Um in den Dörfern einen Sinn für gemeinsamen Besitz und Verantwortung wiederherzustellen, hat ETW in Schulen und an einigen Orten Trinkwasserversorgung bereitgestellt und Frauen ausgebildet, die die Anlagen warten. 1998 hat ETW auch begonnen, Frauen als Teil eines Rentenprogramms namens Amrita Nidhi Geld zu geben. Aber der nächste Schritt zur Stärkung der Dorfgemeinschaften kam mit dem Start der Förderung von Selbsthilfegruppen für Frauen.
Amma sagte: "2005 riefen wir das AmritaSREE-Programm ins Leben. Hier wurde zusammengelegtes Geld als Fördermittel vergeben. Dadurch wurden sich selbst finanzierende Gruppen geschaffen, die bei Firmengründungen und bei der beruflichen Ausbildung helfen. Diesen Gruppen konnten nicht nur für sich selbst, sondern sogar für ihre ganzen Dörfer Selbstständigkeit erreichen."
Bis heute hat AmritaSREE dazu beigetragen, 15.000 Selbsthilfegruppen in 21 indischen Bundesstaaten ins Leben zu rufen und 250.000 Frauen haben die Möglichkeit erlangt, einen Lebensunterhalt für sich zu erwerben. Die meisten von ihnen leben in Dörfern und abgelegenen ländlichen Regionen. Während der Pandemie hat ETW an Mitglieder von AmritaSREE auch COVID-19-Hilfen verteilt, die aus finanzieller Unterstützung, Lebensmitteln und Kleidung bestanden. Der zur Verfügung gestellte Betrag umfasste 850 Millionen Rupien (ca. 10 Millionen €).

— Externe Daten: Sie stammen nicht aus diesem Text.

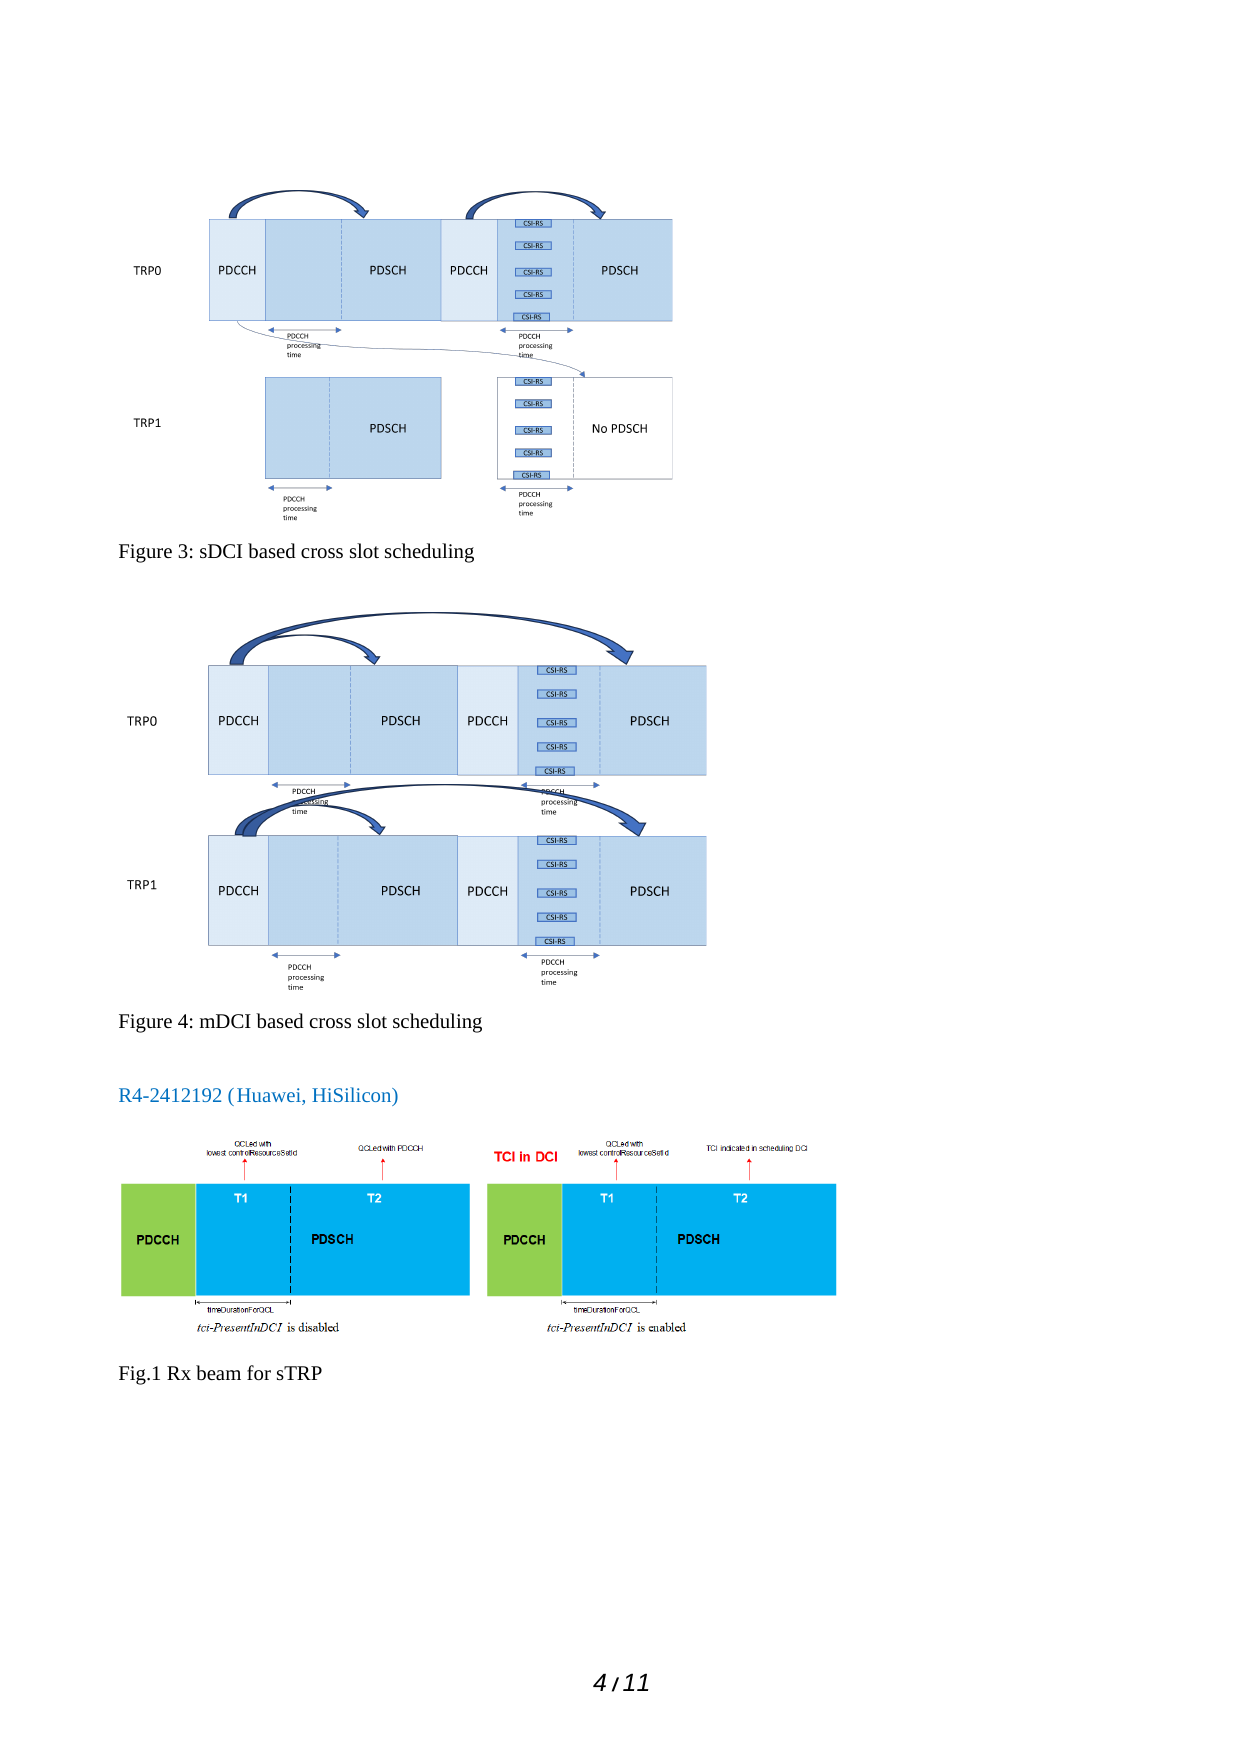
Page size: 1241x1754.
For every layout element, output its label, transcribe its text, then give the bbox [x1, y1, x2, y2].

text R4-2412192 ( Huawei, HiSilicon) [118, 1082, 1122, 1107]
picture [118, 612, 707, 997]
picture [118, 1125, 843, 1343]
picture [125, 190, 673, 527]
text Figure 4: mDCI based cross slot scheduling [118, 612, 1122, 1033]
text Figure 3: sDCI based cross slot scheduling [118, 184, 1122, 563]
text Fig.1 Rx beam for sTRP [118, 1361, 1122, 1385]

Zum Schluss ihrer Rede an das indische C20-Team fügte Amma hinzu: "Alle hier angesprochenen Themen sind von höchster Wichtigkeit. Es muss aber über bloße Meetings hinausgehen und zu echten Treffen werden – einem Zusammentreffen von Herz und Verstand. Das ist der einzige Weg, uns selbst und andere aufzuwecken."
Die G20-Prioritäten der indischen Regierung schließen gesamtheitliches, gleichberechtigtes und nachhaltiges Wachstum ein, Umweltverträglichkeit, Stärkung der Frauen, öffentliche digitale Infrastruktur und eine Technik-basierte Entwicklung in den Bereichen von Gesundheit, Landwirtschaft, Bildung bis hin zum Handel, der Kartierung von Fähigkeiten, Kultur, Tourismus, Klimafinanzierung, Kreislaufwirtschaft, globaler Ernährungssicherheit, Energiesicherheit, grünem Wasserstoff, der Reduktion von Katastrophenrisiken und der Widerstandsfähigkeit im Katastrophenfall, Entwicklungszusammenarbeit, dem Kampf gegen Wirtschaftskriminalität und vielseitigen Reformen.
Die diesjährige G20-Gipelkonferenz zum Thema "Gemeinsam stärker aus der Krise" findet am 15-16. November in Indonesien statt. Aufgrund des Verständnisses der Herausforderungen und der Notwendigkeit kollektiven Handelns bei den Nachwirkungen von COVID-19 wird Indonesien seine Präsidentschaft auf drei Säulen fokussieren: Globales Gesundheitswesen, nachhaltige Energiewende und digitalen Wandel.